These were good enough reasons for Mrs. Hading's decision that Druro, as well as Wankelo, should be impressed by the finished splendour and grace of her "little jolly." She intended to show him that, when it came to choosing a wife who could spend his thousands graciously and to the best effect, he could never do better than Marice Hading. To which end, she concentrated her whole mind on the purpose of making her entertainment a complete and conspicuous success.

A little group of those people whom she favoured with her intimacy were called into council, theoretically to help her with advice, though in practice she needed little of them but admiring applause. They met every morning in a corner of the lounge which, by introducing her own flowers, books, and cushions, she had made peculiarly hers. Here over morning tea the plans for her "jolly" were projected and perfected, and here were always to be found Berlie Hallett and her mother, Cora Lisle, Johnny Doran, Major Maturin, and one or two lesser but useful lights.

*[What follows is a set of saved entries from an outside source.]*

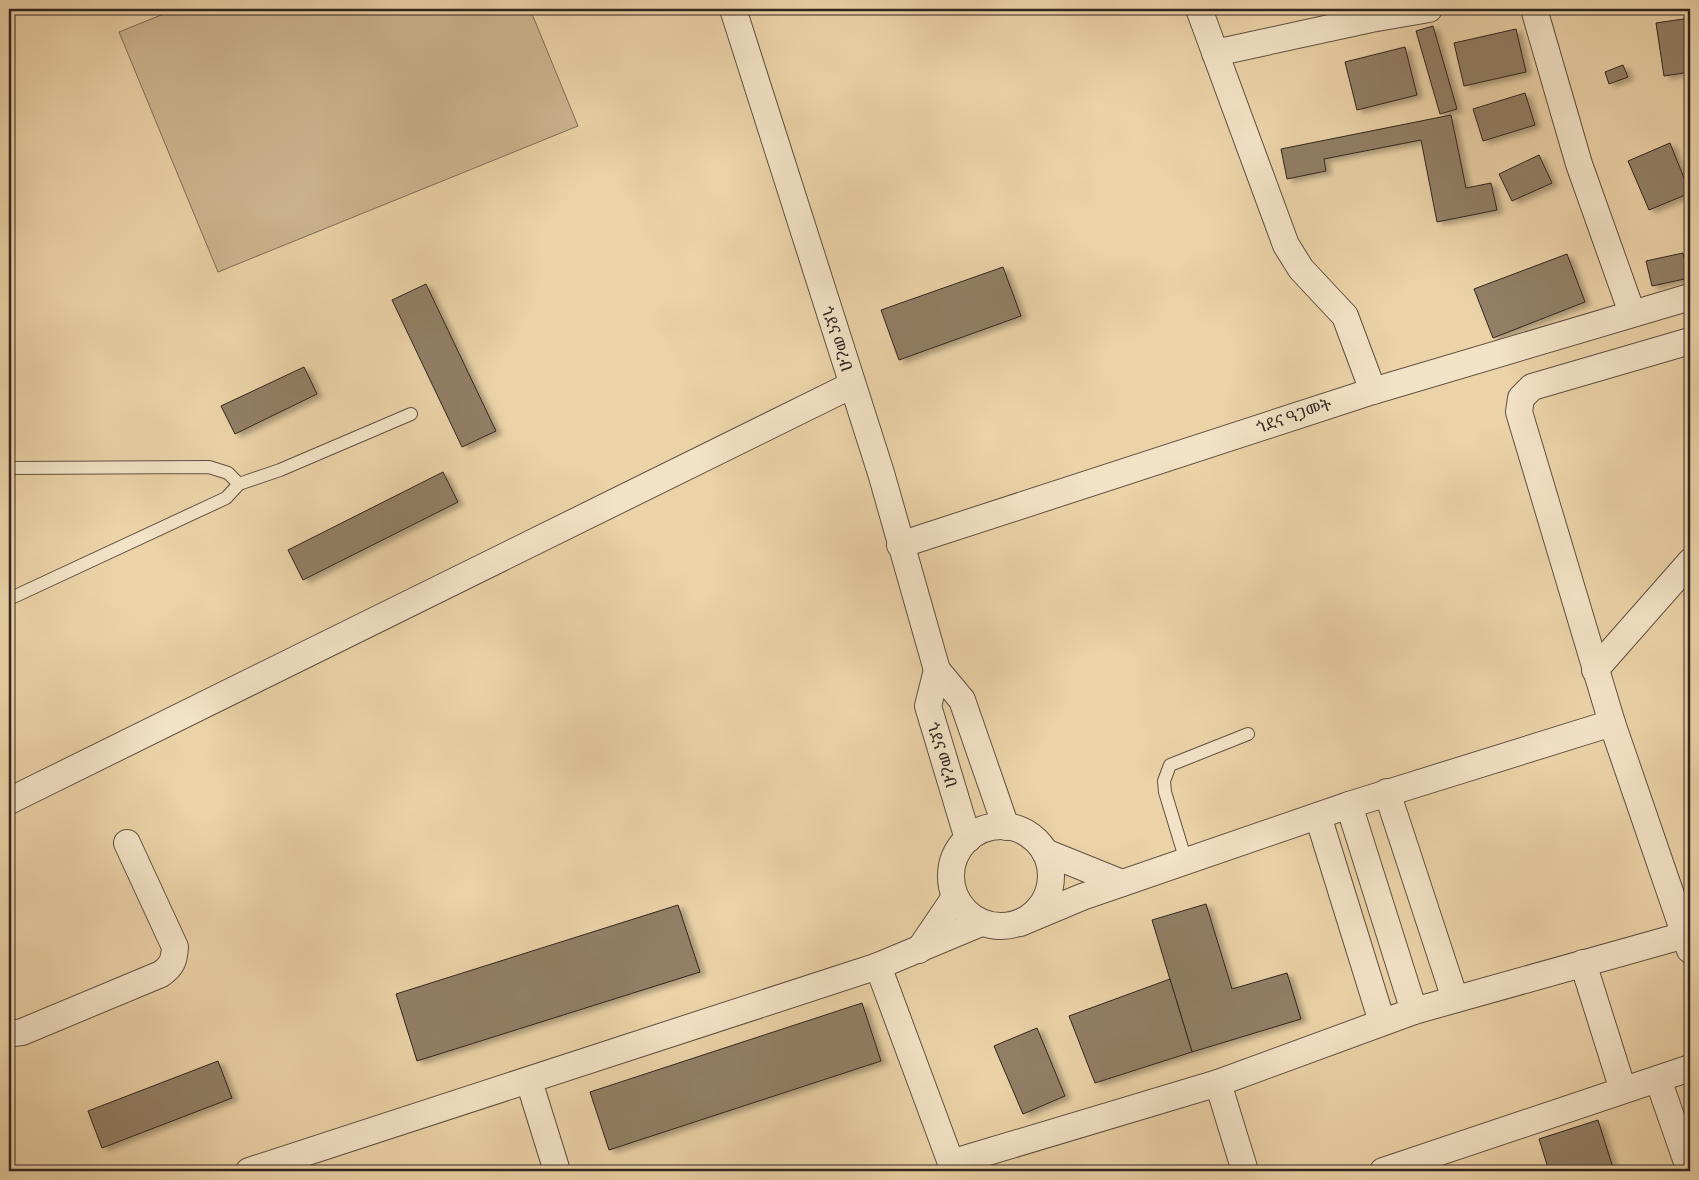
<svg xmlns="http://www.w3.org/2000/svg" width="1699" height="1180" font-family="'IM FELL French Canon','Noto Serif Ethiopic',serif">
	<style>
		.green { fill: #ccb590; stroke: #7f6d58 }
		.building { fill: #927f66; stroke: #32251f; filter: url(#shadow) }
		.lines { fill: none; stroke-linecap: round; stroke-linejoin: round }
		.service-casing { stroke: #605041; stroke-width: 14 }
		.minor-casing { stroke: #605041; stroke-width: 28 }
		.service { stroke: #f2e2c6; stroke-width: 12 }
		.minor { stroke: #f2e2c6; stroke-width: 26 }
		.labels { text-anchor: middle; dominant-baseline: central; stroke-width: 4; stroke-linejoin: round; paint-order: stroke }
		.street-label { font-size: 16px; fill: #32251f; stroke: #f2e2c6 }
	</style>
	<defs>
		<filter id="shadow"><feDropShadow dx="5.5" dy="3" stdDeviation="2.5" flood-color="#0004"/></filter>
	</defs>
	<rect width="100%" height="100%" fill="#ebd2a7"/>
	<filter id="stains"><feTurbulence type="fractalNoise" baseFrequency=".004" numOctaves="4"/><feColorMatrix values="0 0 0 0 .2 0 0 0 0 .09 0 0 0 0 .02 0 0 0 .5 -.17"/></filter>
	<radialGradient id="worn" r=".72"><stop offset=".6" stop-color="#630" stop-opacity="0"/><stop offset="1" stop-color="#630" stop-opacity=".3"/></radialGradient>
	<path class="green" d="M176,9h354l48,117 -360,146 -99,-240z"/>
	<g class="building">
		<path d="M1690,18v54l-26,4 -8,-53z"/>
		<path d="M1433,26l24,83 -17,5 -24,-83z"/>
		<path d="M1516,29l10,43 -62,14 -10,-43z"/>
		<path d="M1405,47l12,48 -60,15 -12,-48z"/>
		<path d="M1623,65l5,12 -19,7 -4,-12z"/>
		<path d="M1525,93l10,32 -52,16 -10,-32z"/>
		<path d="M1451,115l15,73 25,-5 6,27 -60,12 -16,-82 -97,19 2,12 -39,8 -6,-30z"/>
		<path d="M1670,143l20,50 -41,17 -21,-49z"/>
		<path d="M1539,155l13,28 -40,18 -13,-27z"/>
		<path d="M1683,253l6,25 -37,8 -6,-25z"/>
		<path d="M1567,254l18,48 -92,36 -19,-49z"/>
		<path d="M1003,267l18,49 -122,44 -18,-50z"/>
		<path d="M426,284l70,147 -34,16 -70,-147z"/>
		<path d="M304,367l13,27 -82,40 -14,-28z"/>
		<path d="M443,472l15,30 -155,78 -15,-30z"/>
		<path d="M1206,904l26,85 55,-16 14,46 -109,33 -40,-132z"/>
		<path d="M678,905l22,67 -283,89 -21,-67z"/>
		<path d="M1170,979l22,73 -97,31 -26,-67z"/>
		<path d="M862,1003l19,58 -272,89 -19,-58z"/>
		<path d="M1037,1028l28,68 -42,18 -29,-68z"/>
		<path d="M218,1061l14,37 -130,50 -14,-37z"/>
		<path d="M1598,1120l16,51h-65l-10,-32z"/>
	</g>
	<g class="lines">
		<g class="service-casing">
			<g id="service">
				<path d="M9,468l200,-1 19,6 11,11 -13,14 -217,101"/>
				<path d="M239,484l41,-14 131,-56"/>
				<path d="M1186,861l-21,-69 -1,-11 6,-16 78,-31"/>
			</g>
		</g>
		<g class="minor-casing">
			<g id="minor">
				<path d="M733,9l148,464 56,197 25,30 44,127"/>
				<path d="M1199,9l87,236 15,24 44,47 28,75"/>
				<path d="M1534,9l45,155 53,149"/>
				<path d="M1215,53l156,-34 58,-10"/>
				<path d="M1690,341l-158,46 -11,11 -2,14 93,311 78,227"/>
				<path d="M900,545l473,-154 317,-94"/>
				<path d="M937,670l-9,36 40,133"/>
				<path d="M1595,670l95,-108"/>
				<path d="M1387,792l68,207"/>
				<path d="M9,801l843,-416"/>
				<path d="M1349,805l65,206"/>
				<path d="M1318,816l64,206"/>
				<circle cx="1001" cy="876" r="50"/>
				<path d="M1045,852l77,31"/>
				<path d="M1020,923l62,-26 267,-92 263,-82"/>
				<path d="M919,950l36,-53"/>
				<path d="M1583,963l40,127"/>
				<path d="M878,966l76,205"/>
				<path d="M9,1034l13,-2 139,-58c11,-8 13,-13 14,-27l-48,-104"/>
				<path d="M1658,1079l32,92"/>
				<path d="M529,1081l28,90"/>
				<path d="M1218,1083l27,88"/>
				<path d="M951,1163l267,-80 196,-72 271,-76"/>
				<path d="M249,1171l629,-205 103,-43"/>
				<path d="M1383,1171l307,-103"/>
			</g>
		</g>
		<use href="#service" class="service"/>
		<use href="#minor" class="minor"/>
	</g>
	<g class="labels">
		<g class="street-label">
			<text transform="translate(837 339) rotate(72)">ጎደና መረብ</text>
			<text transform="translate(1294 416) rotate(-18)">ጎደና ዓጋመት</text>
			<text transform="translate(942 755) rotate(73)">ጎደና መረብ</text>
		</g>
	</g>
	<rect width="1699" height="1180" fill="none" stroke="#ebd2a7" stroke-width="30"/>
	<rect x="10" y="10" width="1679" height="1160" fill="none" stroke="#32251f" stroke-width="2.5"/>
	<rect x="15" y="15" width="1669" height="1150" fill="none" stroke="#32251f"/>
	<rect width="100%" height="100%" filter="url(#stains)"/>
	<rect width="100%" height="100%" fill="url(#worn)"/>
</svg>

Druro, though he did little more than decorate the assembly with his good-tempered smile, was a most necessary feature of it, and Dick Tryon was more often than not to be found there also, though whether he came to scoff or bless, no one was quite certain. His position in the circle of Mrs. Hading's satellites had never been clearly defined. He was supposed by some people to be hopelessly in love with Gay Liscannon, and that supposition alone was enough to make Marice Hading anxious to attach him to her personal staff. Besides, he was an interesting man and a clever lawyer—always a useful combination in a friend. At any rate, he was one of those who helped to applaud the programme of Mrs. Hading's jolly, which she eventually decided was to take the form of a bridge tournament followed by supper and a dance.

This sounds a simple enough affair, but, under Mrs. Hading's treatment, it became rarefied. A chef for the supper had been commanded from Johannesburg, a string orchestra for the dance from Salisbury, and exquisite bridge prizes were being sent from a jeweller's at the Cape. The hotel dining-room was to be transformed into a salon for the card tournament, the lounge decorated as a ballroom, and an enormous marquee erected for the supper.

The day dawned at last when, all these arrangements being completed, there was nothing for the select council to do but congratulate each other on the prospect of a perfect evening. Druro, however, who had for some days been showing (to the initiated eyes of his male friends, at least) signs of restlessness, not to say boredom, marred the harmony of this propitious occasion by absenting himself, thereby causing the president of the meeting palpable inquietude and displeasure. She missed her laughing cavalier, as she had a fancy for calling him, from her retinue. Plainly distraite, she sat twisting her jewelled fingers and casting restless glances toward the door until certain emissaries, who had been sent forth, returned with the news that no one had seen Druro since eleven o'clock the night before, when he had gone off in a car with some mining men. The widow hid her annoyance under a pretty, petulant smile and the remark:

"He must be given a penance this afternoon." After which she abruptly dismissed the audience until tea-time.

When tea-time came, however, with its gathering in Mrs. Hallett's sitting-room (the lounge being in preparation for the evening's festivities), there was still no Druro. Further inquiry had elicited the fact that the men he had gone off with were from the Glendora. The Glendora was a mine owned by an Australian syndicate and run entirely by Australians, a hard-living, hard-drinking crowd, who, by reason of their somewhat notorious ways and also because none of them had wives, were left rather severely alone by the Wankelo community. One or two of the managers, however, belonged to the club, and it was with these that Druro had disappeared.

Mrs. Hading, whose petulance was not quite so pretty as in the morning, rather gathered than was told these things, and she saw very plainly that she had not gathered all there was to tell. Men have a curious way of standing back to back when women want to find out too much. But she did not need a great deal of enlightening, and when a man said with careless significance, "I expect he has forgotten all about tonight," and the other men's eyes went blank, she guessed what was at the bottom of it all. She had learned by now what were the occasions on which Druro so poignantly forgot, and she was furious, not because gambling might be bad for his bank account or his immortal soul, but that he should dare to have a more burning interest than herself.

"What about sending someone to remind him?" suggested Maturin. Marice
Hading regarded him coldly.

"He is engaged to open the ball with me this evening. I do not think he is likely to forget." There was more than a ring of arrogance in her tone, and, looking straight past him into the eyes of Gay Liscannon, she added acridly, "Whomsoever he may have thus distinguished in the past."